The spring’s unseasonably cold weather here in Wisconsin–complete with wool socks, furnaces at full blast and hot soup for lunch–is a good reminder about one of the easiest ways to gerate publcity–by piggybacking your story idea off the weather.
After sweating through a week of 100-degree temperatures a few summers ago, Publicity Hound John Landsberg of Bottom Line Communications in Kansas City, Missouri was aching to get his client into a column of heatwave-related items that appeared daily in the Kansas City Star.
But what can you say about a window tinting shop that’s remotely interesting? John called the client and found that, sure enough, the heatwave had prompted more people to have their windows tinted to keep their cars cooler. So John fired off a news release about the spike in business.
The strategy–so very simple–worked. The window tinting shop found its way not only into the Kansas City Star column, but onto a local radio station and into a smaller community paper. John put his best Publicity Hound instincts to work and also sent news releases to the local TV weather forecasters. Voila!
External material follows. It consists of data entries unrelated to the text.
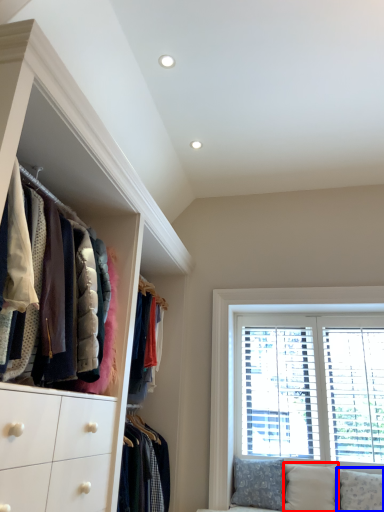
Question: Which point is further to the camera, pillow (highlighted by a red box) or pillow (highlighted by a blue box)?

Choices:
 (A) pillow
 (B) pillow

Answer: (A)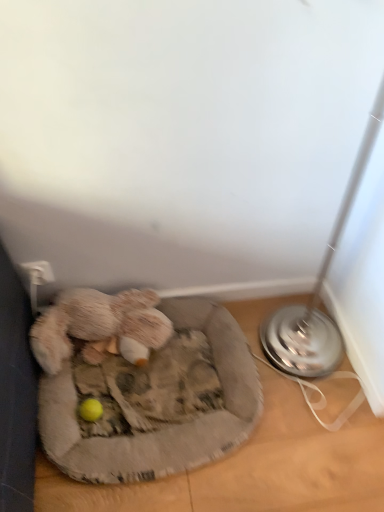
Question: Should I look upward or downward to see fluffy gray dog bed at lower left?

Choices:
 (A) down
 (B) up

Answer: (A)

Question: Should I look upward or downward to see fuzzy beige stuffed animal at lower left?

Choices:
 (A) down
 (B) up

Answer: (A)

Question: Could you tell me if fluffy gray dog bed at lower left is turned towards fuzzy beige stuffed animal at lower left?

Choices:
 (A) no
 (B) yes

Answer: (A)

Question: Can you see fluffy gray dog bed at lower left touching fuzzy beige stuffed animal at lower left?

Choices:
 (A) yes
 (B) no

Answer: (B)

Question: Can you confirm if fluffy gray dog bed at lower left is smaller than fuzzy beige stuffed animal at lower left?

Choices:
 (A) yes
 (B) no

Answer: (B)

Question: From the image's perspective, would you say fluffy gray dog bed at lower left is positioned over fuzzy beige stuffed animal at lower left?

Choices:
 (A) yes
 (B) no

Answer: (B)

Question: Is fluffy gray dog bed at lower left positioned beyond the bounds of fuzzy beige stuffed animal at lower left?

Choices:
 (A) no
 (B) yes

Answer: (B)

Question: From a real-world perspective, is fluffy gray dog bed at lower left beneath fuzzy beige stuffed animal at lower left?

Choices:
 (A) yes
 (B) no

Answer: (A)

Question: From a real-world perspective, is fuzzy beige stuffed animal at lower left positioned under fluffy gray dog bed at lower left based on gravity?

Choices:
 (A) no
 (B) yes

Answer: (A)

Question: Would you say fuzzy beige stuffed animal at lower left contains fluffy gray dog bed at lower left?

Choices:
 (A) no
 (B) yes

Answer: (A)

Question: Is the position of fuzzy beige stuffed animal at lower left more distant than that of fluffy gray dog bed at lower left?

Choices:
 (A) yes
 (B) no

Answer: (A)

Question: Does fuzzy beige stuffed animal at lower left have a greater width compared to fluffy gray dog bed at lower left?

Choices:
 (A) no
 (B) yes

Answer: (A)

Question: From the image's perspective, is fuzzy beige stuffed animal at lower left located above fluffy gray dog bed at lower left?

Choices:
 (A) yes
 (B) no

Answer: (A)

Question: From a real-world perspective, is fuzzy beige stuffed animal at lower left positioned over fluffy gray dog bed at lower left based on gravity?

Choices:
 (A) no
 (B) yes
The weather forecaster on KSHB-TV Channel 41, the NBC affiliate, mentioned tinted windows as a great way to beat the heat.
And here’s the amazing part.
“The reporter who I talked to at the Kansas City Star said I was the only local PR person she knew of who sent a news release related to the weather,” John said.
Why, oh why, do so many PR people and self-promoters miss these golden opportunities to get free print space and air time by failing to tie their story ideas to the weather? When I worked as a newspaper reporter, writing weather stories was one of my least favorite assignments because I had to spend hours on the phone tracking down people who were affected by snowstorms, heatwaves, droughts, or torrential rains.
Starting today, I want all you Hounds to start paying attention to what’s happening right outside your window. The weather–more than any other topic I know of–consistently affects the greatest number of people.